Obama Administration to Award 12,000 Prison Inmates Pell Grants to Use on College Tuition

Impact

As many as 12,000 prison inmates will receive the gift of a second chance next month, in the form of Pell grants to be used on college tuition.

The Obama Administration's Second Chance Pell Pilot program, worth a total of $30 million, will be distributed in installments of $5,815 per person to inmates at 141 state and federal correctional facilities.

Once they are determined eligible to receive the grants, approved inmates five years or less away from release will be able to use them to work towards associate or bachelor's degrees at a pre-approved list of 67 colleges and universities while incarcerated.

Inmates will be able to use the money to pay the costly fees, tuition and book prices that come attached to the price tag of a college education.

Elaine Thompson/AP

The Pell grant pilot program reverses a mandate in President Bill Clinton's 1994 crime bill that prohibited inmates from receiving financial aid resources such as Pell grants. Critics of that bill argue that educating inmates helps to reduce the rate of recidivism.

Though that 1994 ban remains in place today, Obama administration officials have pushed forward with the creation of pilot programs like Second Chance, which constitutes less than 0.1% of the Pell program's overall $30 billion budget for non-incarcerated recipients.

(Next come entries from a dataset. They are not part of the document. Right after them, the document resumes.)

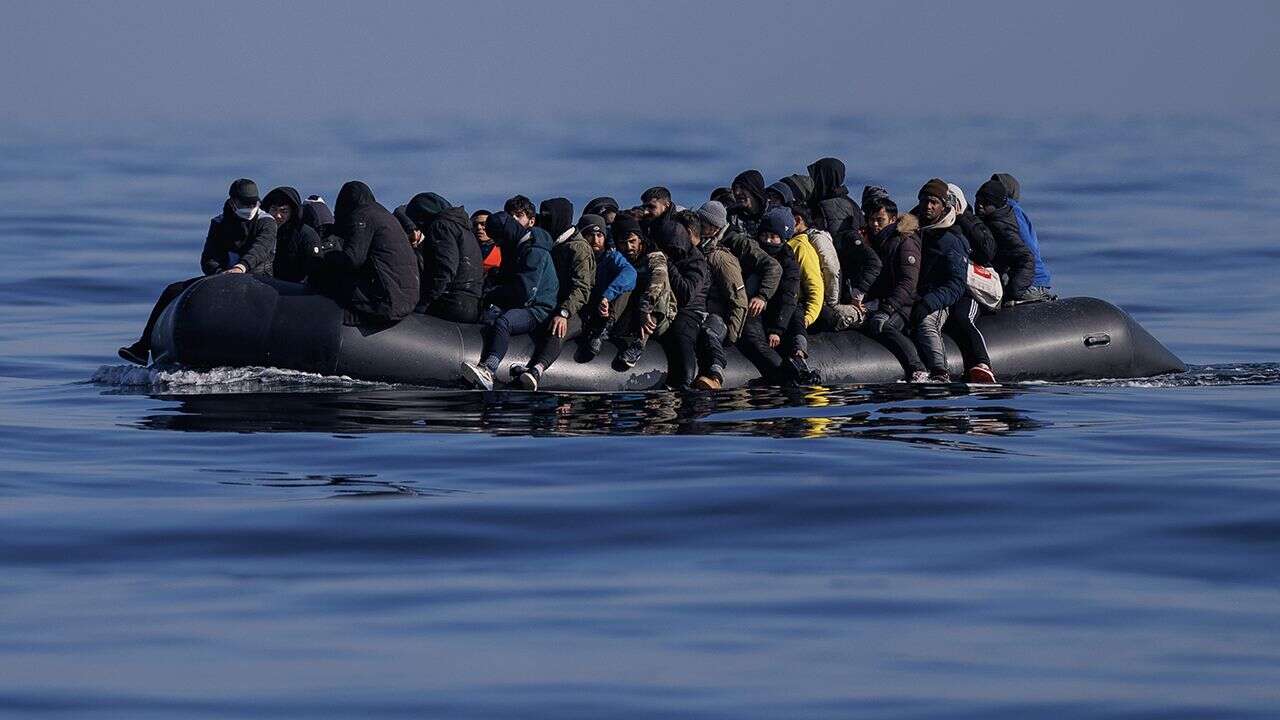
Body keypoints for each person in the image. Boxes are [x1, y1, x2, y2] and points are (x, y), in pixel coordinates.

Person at [117, 179, 277, 366]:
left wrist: (241, 268)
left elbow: (260, 249)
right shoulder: (219, 222)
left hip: (257, 277)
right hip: (222, 278)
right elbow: (209, 257)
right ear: (233, 203)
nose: (250, 208)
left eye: (253, 203)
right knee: (172, 290)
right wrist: (220, 273)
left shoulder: (267, 222)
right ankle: (143, 347)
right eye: (244, 204)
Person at [460, 212, 558, 390]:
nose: (498, 243)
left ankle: (488, 369)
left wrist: (494, 294)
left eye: (500, 238)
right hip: (520, 302)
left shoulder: (535, 251)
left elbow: (526, 292)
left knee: (504, 322)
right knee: (489, 317)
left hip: (538, 309)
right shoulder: (518, 247)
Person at [509, 199, 596, 390]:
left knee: (557, 329)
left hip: (577, 311)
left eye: (548, 218)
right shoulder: (552, 244)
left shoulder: (578, 248)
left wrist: (564, 312)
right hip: (551, 304)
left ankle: (537, 370)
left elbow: (582, 288)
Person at [309, 181, 420, 327]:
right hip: (405, 299)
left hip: (386, 302)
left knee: (326, 281)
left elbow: (352, 259)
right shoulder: (383, 215)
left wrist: (324, 258)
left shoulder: (362, 215)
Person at [861, 195, 928, 382]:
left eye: (879, 220)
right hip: (882, 301)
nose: (874, 224)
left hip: (904, 304)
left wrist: (887, 309)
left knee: (884, 326)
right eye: (871, 219)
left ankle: (917, 368)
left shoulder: (905, 241)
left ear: (892, 219)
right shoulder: (875, 242)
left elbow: (908, 281)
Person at [909, 179, 970, 382]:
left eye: (934, 202)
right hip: (911, 293)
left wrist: (929, 303)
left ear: (944, 205)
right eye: (925, 201)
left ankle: (940, 371)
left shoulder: (950, 240)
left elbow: (956, 283)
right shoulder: (911, 231)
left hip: (937, 298)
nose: (928, 206)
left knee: (926, 323)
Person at [682, 209, 747, 390]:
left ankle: (715, 376)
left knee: (709, 332)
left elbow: (738, 299)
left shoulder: (720, 258)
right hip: (700, 312)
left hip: (719, 316)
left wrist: (732, 337)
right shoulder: (698, 253)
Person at [944, 183, 998, 383]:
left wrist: (963, 217)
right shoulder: (930, 223)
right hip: (944, 288)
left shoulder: (971, 223)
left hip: (970, 290)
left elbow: (987, 252)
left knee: (963, 317)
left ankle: (983, 362)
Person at [406, 192, 483, 323]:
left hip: (451, 301)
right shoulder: (463, 228)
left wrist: (425, 302)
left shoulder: (440, 226)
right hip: (471, 301)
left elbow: (444, 268)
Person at [611, 214, 677, 369]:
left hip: (657, 316)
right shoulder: (619, 259)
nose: (628, 247)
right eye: (623, 243)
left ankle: (639, 345)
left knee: (661, 286)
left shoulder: (654, 255)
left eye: (632, 241)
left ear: (640, 239)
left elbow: (658, 278)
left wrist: (644, 308)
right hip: (629, 314)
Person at [650, 219, 709, 389]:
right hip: (666, 306)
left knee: (682, 334)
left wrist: (668, 264)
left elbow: (686, 294)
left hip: (690, 310)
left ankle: (686, 381)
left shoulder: (696, 261)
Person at [578, 214, 637, 360]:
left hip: (605, 308)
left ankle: (604, 329)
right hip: (582, 307)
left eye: (599, 235)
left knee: (627, 286)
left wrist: (607, 296)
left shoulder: (611, 257)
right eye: (590, 235)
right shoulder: (576, 255)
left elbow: (630, 273)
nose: (596, 240)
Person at [990, 172, 1053, 301]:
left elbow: (1026, 249)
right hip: (1029, 280)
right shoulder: (1004, 212)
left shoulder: (1009, 211)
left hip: (1030, 282)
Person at [792, 205, 856, 331]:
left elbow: (831, 268)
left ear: (798, 220)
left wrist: (831, 302)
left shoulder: (816, 238)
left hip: (821, 301)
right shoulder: (797, 239)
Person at [973, 178, 1036, 302]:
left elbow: (1026, 258)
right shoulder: (990, 220)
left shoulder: (1000, 227)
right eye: (978, 200)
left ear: (996, 204)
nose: (979, 205)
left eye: (986, 202)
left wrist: (1012, 292)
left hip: (1013, 285)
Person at [262, 186, 322, 283]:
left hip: (295, 292)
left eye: (284, 211)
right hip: (264, 287)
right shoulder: (261, 231)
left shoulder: (306, 235)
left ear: (292, 212)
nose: (278, 215)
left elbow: (315, 270)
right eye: (274, 209)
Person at [728, 169, 767, 237]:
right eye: (735, 188)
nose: (737, 192)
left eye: (742, 187)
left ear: (754, 189)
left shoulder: (773, 215)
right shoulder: (730, 216)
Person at [470, 209, 503, 275]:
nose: (479, 227)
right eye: (475, 224)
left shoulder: (505, 248)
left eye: (483, 224)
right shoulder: (464, 248)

"We all agree that crime must have consequences, but the men and women who have done their time and paid their debt deserve the opportunity to break with the past and forge new lives in their homes, workplaces ad communities," Education Secretary John B. King Jr. said on a call with reporters on Thursday, according to the Washington Post

"This belief in second chances is fundamental to who we are as Americans."